Unfortunately, connected devices haven’t gotten much more secure since then — a 2015 study by HP Enterprise found that six out of 10 popular IoT gadgets had vulnerabilities that could be exploited by hackers. That risk became a reality two weeks ago when cybersecurity reporter, and my onetime Washington Post colleague, Brian Krebs had his site forced offline by a sustained, massive distributed-denial-of-service (DDoS) attack.

The most likely weapons in the attack? IoT devices “exposed to the Internet and protected with weak or hard-coded passwords,” Krebs wrote in a post about the attack.

Quarantining the threat

After getting his site back online using Google’s Project Shield, an initiative launched to protect journalists and activists from censorship — Krebs urged collective action by Internet providers to quarantine attacks from hacked IoT gear.
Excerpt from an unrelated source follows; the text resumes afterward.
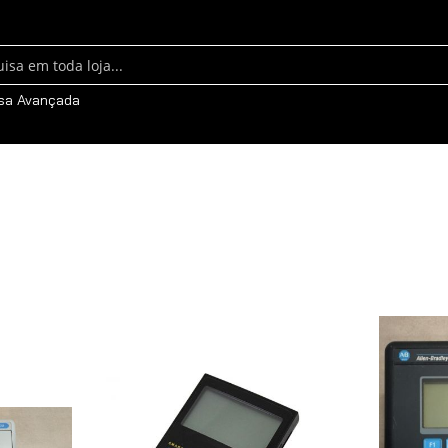
sa
sa Avançada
DDoS attacks work when hackers exploit vulnerabilities in connected devices, like your thermostat, and conscript them into their army of machines which the hackers can remotely direct to flood websites or other service with requests for information, overwhelming the sites and bringing them offline.

Individual users are unlikely to notice that their devices have been hacked and enslaved into a botnet, but internet providers can watch for “spoofed” traffic, a telltale sign of an attacker trying to hide a DDoS attempt.

In his post, however, Krebs expressed fear that US internet service providers would pass on the expense of deploying a basic filtering measure called BCP38 (“BCP” is short for “Best Current Practices,” making a recommendation but not a requirement) to customers.

But one security expert who helps run an ongoing test of which providers and hosts deploy this screening said the picture wasn’t as bleak.

Recent tests of US providers by the Center for Applied Internet Data Analysis’ (CAIDA) Spoofer Project found that AT&T (T), Comcast (CMCSA) and Verizon (VZ) all generally caught and blocked spoofed traffic.